A direita neo-liberal e a extrema-esquerda

Quinta-feira, 17 Setembro, 2020

Paulo Arsénio

eleito pelo PS - AM Beja

Portugal é um caso raro na cena política europeia no que toca às actuais forças de oposição ao Governo. Na realidade não se entendem em qualquer assunto. Excepto um: derrubaram o Governo, independentemente do que isso possa significar de encargo futuro para o país.
Vejamos alguns exemplos:
A direita neo-liberal, representada em Portugal pelo PSD e pelo CDS-PP, há muitos meses que defende a intervenção financeira estrangeira em Portugal. Recordo-me que o dr. Passos Coelho anda há meses em bicos de pés desejoso de ser o agente-mor do FMI no nosso país.
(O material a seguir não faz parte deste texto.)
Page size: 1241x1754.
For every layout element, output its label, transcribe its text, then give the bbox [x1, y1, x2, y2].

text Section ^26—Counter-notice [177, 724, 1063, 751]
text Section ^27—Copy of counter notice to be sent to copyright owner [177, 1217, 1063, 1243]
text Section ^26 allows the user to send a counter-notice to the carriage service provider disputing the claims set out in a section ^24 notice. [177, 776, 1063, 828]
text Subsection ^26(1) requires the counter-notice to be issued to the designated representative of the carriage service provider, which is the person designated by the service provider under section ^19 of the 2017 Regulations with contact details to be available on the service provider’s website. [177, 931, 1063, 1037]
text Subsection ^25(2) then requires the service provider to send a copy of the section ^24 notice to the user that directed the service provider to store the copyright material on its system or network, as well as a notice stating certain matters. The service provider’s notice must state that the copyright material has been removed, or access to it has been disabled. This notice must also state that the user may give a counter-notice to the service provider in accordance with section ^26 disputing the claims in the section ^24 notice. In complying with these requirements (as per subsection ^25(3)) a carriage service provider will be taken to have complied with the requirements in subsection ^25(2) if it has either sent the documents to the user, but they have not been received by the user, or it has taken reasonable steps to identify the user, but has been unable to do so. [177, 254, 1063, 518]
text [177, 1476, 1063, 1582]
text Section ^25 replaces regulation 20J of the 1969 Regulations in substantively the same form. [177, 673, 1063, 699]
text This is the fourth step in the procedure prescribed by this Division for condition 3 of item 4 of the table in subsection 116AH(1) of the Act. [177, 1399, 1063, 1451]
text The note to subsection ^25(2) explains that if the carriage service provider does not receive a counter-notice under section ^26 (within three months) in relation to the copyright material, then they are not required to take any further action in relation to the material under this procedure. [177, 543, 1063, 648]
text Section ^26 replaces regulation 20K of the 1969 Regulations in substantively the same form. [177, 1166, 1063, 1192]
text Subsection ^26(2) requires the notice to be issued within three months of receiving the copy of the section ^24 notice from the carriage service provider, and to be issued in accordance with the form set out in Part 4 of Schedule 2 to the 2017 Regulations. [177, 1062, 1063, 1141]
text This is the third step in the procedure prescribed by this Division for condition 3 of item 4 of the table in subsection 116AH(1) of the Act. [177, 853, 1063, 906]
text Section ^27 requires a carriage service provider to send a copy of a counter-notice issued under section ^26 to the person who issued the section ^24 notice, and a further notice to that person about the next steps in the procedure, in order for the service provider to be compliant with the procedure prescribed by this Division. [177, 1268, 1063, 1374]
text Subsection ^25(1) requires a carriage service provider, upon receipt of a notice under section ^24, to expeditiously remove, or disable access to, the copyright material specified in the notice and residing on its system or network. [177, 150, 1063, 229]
Quando surgiu a oportunidade de provocar uma crise política que obrigasse simultaneamente à intervenção de outros organismos internacionais, entre os quais o FMI, o dr. Passos Coelho não desaproveitou a ocasião. Olhou para o seu umbigo. Não para o país.
As forças de extrema-esquerda e da esquerda radical e totalitária, representadas em Portugal pelo Bloco e pela coligação de comunistas com uns estranhíssimos verdes, pensam o contrário. Gritam “Contra o FMI marchar, marchar”, recusando-se sequer a reconhecer a legitimidade da instituição mesmo que chamada pelos órgãos legítimos do Estado português, saídos de eleições democráticas.
Neste ponto nada une as forças da direita neo-liberal às forças da extrema-esquerda totalitária.
Participação em organismos como a NATO e a União Europeia: a direita neo-liberal é favor da participação de Portugal nestas instituições colectivas. A extrema esquerda é radicalmente contra a participação de Portugal na NATO e no fundo, no fundo, também na União Europeia, embora não o digam de forma tão explicita. É que os fundos comunitários que vão vindo de Bruxelas dão jeito às autarquias de todas as cores.
Neste ponto nada une as forças da direita neo-liberal às forças da extrema-esquerda totalitária.
Escola pública, Sistema Nacional de Saúde, Segurança Social Pública: a direita neo-liberal gostaria de canalizar partes substanciais dos recursos públicos para o sistema privado de ensino e gostaria de privatizar parte substancial do Sistema Nacional de Saúde e da Segurança Social pública, deixando os mais fracos e vulneráveis fora do sistema solidário que Portugal conseguiu construir, aumentando assim as desigualdades sociais na sociedade portuguesa.
A extrema-esquerda pretende um sistema exclusivamente público, vedando aos privados a possibilidade de concorrerem no mercado com produtos e ofertas complementares nas áreas que atrás anunciei. O Estado é tudo.
Neste ponto nada une as forças da direita neo-liberal às forças da extrema-esquerda totalitária.
Caixa Geral de Depósitos/sistema financeiro: a direita neo-liberal está mortinha por privatizar parcialmente o banco do Estado, primeiro parcialmente e depois, numa segunda fase, na totalidade, dinamitando irresponsavelmente o pilar maior de segurança do sistema financeiro português.
A extrema-esquerda, se tivesse oportunidade, voltaria a fazer um segundo 11 de Março e nacionalizaria tudo o que fosse banco e seguradora neste país, com as consequências igualmente ruinosas que daí resultariam para Portugal.
Neste ponto nada une as forças da direita neo-liberal às forças da extrema-esquerda totalitária.
RTP, REFER e outras empresas do sector empresarial do Estado: a direita neo-liberal está desejosa de privatizar um conjunto de entidades em função dos resultados económicos das instituições, recusando-se sequer a avaliar a importância de algumas empresas no que respeita à coesão territorial que garantem. Uma CP ou uma REFER privatizadas na componente de serviço ferroviário significaria o fim imediato de comboios para todo o interior do país, por exemplo. E a entrega da RTP a um grupo privado significaria o monopólio da direita neo-liberal sobre todo o sistema de televisão do país.
A extrema-esquerda é contra todas estas medidas.
Neste ponto nada une as forças da direita neo-liberal às forças da extrema-esquerda totalitária.
Mas foram capazes de se unir todos, fazendo tábua rasa de tudo o que os separa, para derrubar o Governo.
Desejo sinceramente que no dia 5 de Junho aqueles que se uniram apenas para destruir, sem terem reais alternativas baseadas no equilíbrio, na moderação e na tolerância que o país exige, saibam ser igualmente tão unidos para encontrar uma solução estável de governo para Portugal.